We don’t want to say no. We want to be nice and liked and be helpers, maybe even fixers. We’re afraid people will think we are selfish jerks, that we are flawed, or outcasts. So, even though we want to be authentic and known for standing in our own truth, we still say yes when we mean no. We set goals and push ourselves to accomplish them, even after, somewhere along the way, the goal has changed. We strive for awards and accolades, and we present ourselves and our families in public and on social media in the best light, all because we care what others might think.

 

And we attempt to play God or even become God when someone we love has to reckon with a disease that carries with it not only the possibility of death, but also shame, guilt, and disfavor in the general population. Of course we want to protect our loved ones from harm and stigma – but the difficult truth is that we also want to protect ourselves.

 

We all want to be liked. We all need to feel loved. We aren’t always conscious of how we go about obtaining this validation and love.

 

What’s important here is self-awareness – the why behind our actions and reactions. And self-awareness is hard work. It requires digging deep into our core values. It means reflecting on past experiences and how they are repeating themselves in our relationships and life today. We need to clearly see ourselves, our wants and needs and desires—and boundaries—so that we can live and move and breathe in a way that reflects what we want out of life, and so that we can have internal peace and well-being while living it.

 

What if someone’s, anyone’s, everyone’s opinion of you didn’t matter, or at least not more than your own? What if you showed up as the most authentic version of yourself, without explanation or justification or need of acceptance?

 

What if at the very least you look within and start to ask yourself—with grace and understanding and empathy—why does his, her, their opinion of me matter so damn much?

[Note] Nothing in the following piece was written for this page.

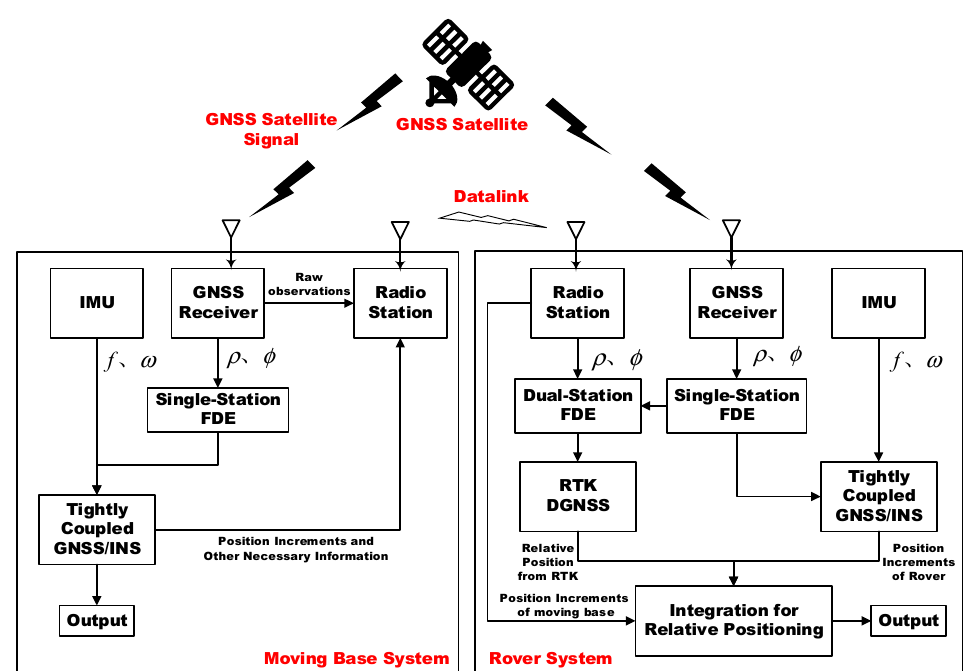
Figure 1. Overall architecture. The integration mechanism of the synchronous relative position is displayed in Figure 2. In the figure, the horizontal axis with arrows denotes the observation time axis; t 0 and t i denote the first and i -th observation times, respectively, when the RTK DGNSS relative positioning succeeds; ∆ t p denotes the time interval for predictions of position increments of the moving base; ∆ t TC denotes the time interval of measurement updates in the TC-GNSS/INS integration algorithm, which is assumed to be the same value in the rover and the moving base. Once RTK DGNSS relative positioning succeeds at t 0 and t i , precise baseline vectors d X rb , t and d X rb , t between the rover and moving base can be obtained, represented by red dashed vertical arrows in Figure 2. Position increments from t i to t i + ∆ t TC can be calculated and saved in a buffer in the rover and moving base independently at t i + ∆ t TC , which are denoted as d X r , ∆ t and d X b , ∆ t , represented by black curved dotted arrows in Figure 2. Then, position increments of the moving base, namely d X b , ∆ t , are broadcast to the rover. Assuming that the current observation time is t i + ∆ t TC + ∆ t p , when the nearest RTK DGNSS relative positioning succeeding time is t i and the time of the latest position increments received from the moving base is t i + ∆ t TC , the integrated synchronous relative position can be expressed as where d X rb , t denotes the integrated synchronous relative position at t i + ∆ t TC + ∆ t p , which is represented by solid arrows in Figure 2; d X r , ∆ t denotes the position increment of the rover from t i + ∆ t TC to t i + ∆ t TC + ∆ t p , which can be obtained from the TC-GNSS/INS integration algorithm of the rover; d X b , ∆ t denotes the predicted position increment of the moving base from t i + ∆ t TC to t i + ∆ t TC + ∆ t p by the polynomial prediction algorithm based on historic broadcasted position increments in a sliding window.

Could I possibly live a more authentic and fulfilled life, a life of internal peace and wellbeing if I cared more about my own thoughts about myself than I do about theirs?  YES! 5000 yeses!

 

You can only wash the shit off your own boots. If you try to wash it off another person’s boots maybe you’ll succeed for a while, but the real work—the only shit you can truly remove or sidestep altogether, requires looking at, evaluating, contending with what is going on within your very own mind. Self-awareness work and the understanding that results from it is where you will find your internal peace and wellbeing, and from where your most authentic and fulfilled life will start to flow.